By SAMUEL DARROCH
ONGOING concerns over escalating player payments in country football will be addressed with a trial system to stymie the tide in development for next season.
An AFL Victoria working party survey of clubs across the state, which 430 of about 650 clubs responded to, returned with an overwhelming number worried about the player payment status quo, a position echoed by “a majority of Gippsland clubs”.
In a series of AFL Gippsland forums with local clubs, it emerged player payments, along with junior retention, were consistently among the top three key issues.
It is undecided what the trial system will entail at this stage, but initial feedback from clubs has suggested a combination of salary cap and player points system may be optimal.
However, previous iterations of the salary cap proved ineffective and “impossible to police”, is a concern shared by the current generation of decision makers.
“The issue is still around how difficult it is to police the salary cap,” AFL Gippsland general manager Travis Switzer said.
“Something will be trialled next year but I’m not sure what that will be, whether that’s salary caps, points systems, but it has been decided there will be a trial… they’re hoping to implement a system in 2016 or 2017 just depending on how successful the 2015 trial goes.”
A player points system already exists in all three senior Gippsland football leagues, which has proven effective in distributing talent, but rising payments are now taking an unsustainable toll.
“A majority of clubs feel that the escalation of players payments is an issue that needs to be addressed,” Switzer said.

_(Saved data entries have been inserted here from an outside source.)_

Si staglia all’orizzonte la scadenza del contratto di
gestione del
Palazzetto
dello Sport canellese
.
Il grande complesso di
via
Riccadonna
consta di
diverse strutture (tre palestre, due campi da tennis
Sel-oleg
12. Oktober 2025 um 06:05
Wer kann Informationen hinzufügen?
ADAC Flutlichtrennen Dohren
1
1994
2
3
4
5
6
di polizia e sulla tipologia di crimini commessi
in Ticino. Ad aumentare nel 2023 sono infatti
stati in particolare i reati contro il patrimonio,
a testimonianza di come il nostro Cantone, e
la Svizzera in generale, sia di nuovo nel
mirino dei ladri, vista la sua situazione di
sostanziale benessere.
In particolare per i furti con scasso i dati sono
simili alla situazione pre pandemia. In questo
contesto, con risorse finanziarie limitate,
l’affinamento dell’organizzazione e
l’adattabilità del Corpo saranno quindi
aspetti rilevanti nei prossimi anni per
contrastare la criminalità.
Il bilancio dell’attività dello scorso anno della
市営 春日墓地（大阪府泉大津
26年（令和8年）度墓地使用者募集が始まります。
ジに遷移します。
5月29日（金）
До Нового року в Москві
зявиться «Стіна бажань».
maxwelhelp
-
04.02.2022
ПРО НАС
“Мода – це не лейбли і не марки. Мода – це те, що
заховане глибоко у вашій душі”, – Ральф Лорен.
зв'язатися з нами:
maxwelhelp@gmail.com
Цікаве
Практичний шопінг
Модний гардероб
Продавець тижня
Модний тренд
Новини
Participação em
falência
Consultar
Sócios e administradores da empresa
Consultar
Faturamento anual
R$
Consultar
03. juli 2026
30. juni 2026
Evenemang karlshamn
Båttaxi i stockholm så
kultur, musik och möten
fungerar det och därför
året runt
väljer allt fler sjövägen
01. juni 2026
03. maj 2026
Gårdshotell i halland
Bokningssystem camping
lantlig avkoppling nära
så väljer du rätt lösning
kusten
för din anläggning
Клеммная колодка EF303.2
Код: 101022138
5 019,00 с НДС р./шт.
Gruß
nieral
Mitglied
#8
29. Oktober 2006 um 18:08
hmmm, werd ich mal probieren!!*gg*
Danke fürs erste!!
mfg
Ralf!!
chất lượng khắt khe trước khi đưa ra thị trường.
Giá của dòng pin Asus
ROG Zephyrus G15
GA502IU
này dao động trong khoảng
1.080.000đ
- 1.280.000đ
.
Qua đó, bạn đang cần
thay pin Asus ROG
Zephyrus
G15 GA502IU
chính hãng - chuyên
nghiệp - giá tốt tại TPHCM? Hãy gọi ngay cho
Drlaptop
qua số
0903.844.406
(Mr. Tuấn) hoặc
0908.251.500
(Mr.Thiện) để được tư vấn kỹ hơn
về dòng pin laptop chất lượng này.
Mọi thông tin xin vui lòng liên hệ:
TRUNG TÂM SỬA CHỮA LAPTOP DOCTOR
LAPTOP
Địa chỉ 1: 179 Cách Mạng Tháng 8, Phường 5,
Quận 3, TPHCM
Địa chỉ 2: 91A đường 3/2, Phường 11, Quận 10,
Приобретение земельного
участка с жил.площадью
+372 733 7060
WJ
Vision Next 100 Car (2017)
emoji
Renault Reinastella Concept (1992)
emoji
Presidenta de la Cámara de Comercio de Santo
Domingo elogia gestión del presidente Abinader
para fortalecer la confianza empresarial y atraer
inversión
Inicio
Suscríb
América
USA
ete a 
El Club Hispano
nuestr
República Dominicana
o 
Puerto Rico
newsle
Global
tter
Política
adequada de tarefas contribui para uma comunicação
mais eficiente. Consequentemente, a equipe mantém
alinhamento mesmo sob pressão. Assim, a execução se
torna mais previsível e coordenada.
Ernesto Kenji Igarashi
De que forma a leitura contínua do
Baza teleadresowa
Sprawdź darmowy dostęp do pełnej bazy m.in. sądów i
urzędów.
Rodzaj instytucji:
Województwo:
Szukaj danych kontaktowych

“You never really know the true story of what players might be getting paid, but at the end of the day clubs are telling us that the escalation is getting to the point where it’s getting harder and harder to meet the demands of player payments and being able to sustain a club.”
Irrespective of the working party’s findings and recommendations, Switzer believes it must be a state-wide approach in order to be successful.
He said the onus would also fall on players and clubs to ensure any changes were implemented correctly.
“As much as anyone the clubs and the players themselves need to take a bit of ownership of the issue… at the end of the day if a system gets put into place the clubs, the leagues and the players need to understand this is a big issue for football and for the betterment of football in general it needs to be addressed,” Switzer said.
“If a system is in place they’ve got to follow it.”
Switzer said the trial system would be developed in plenty of time for clubs to adjust accordingly.
The player payment issue came to a head in December last year when it was unanimously considered a key point of concern at the annual Victorian leagues conference, when a 10-man AFL Victoria working party was formed to tackle the issue.
A Victorian Country Football League player remuneration guide currently offers clubs a payment guideline but is not strictly enforced.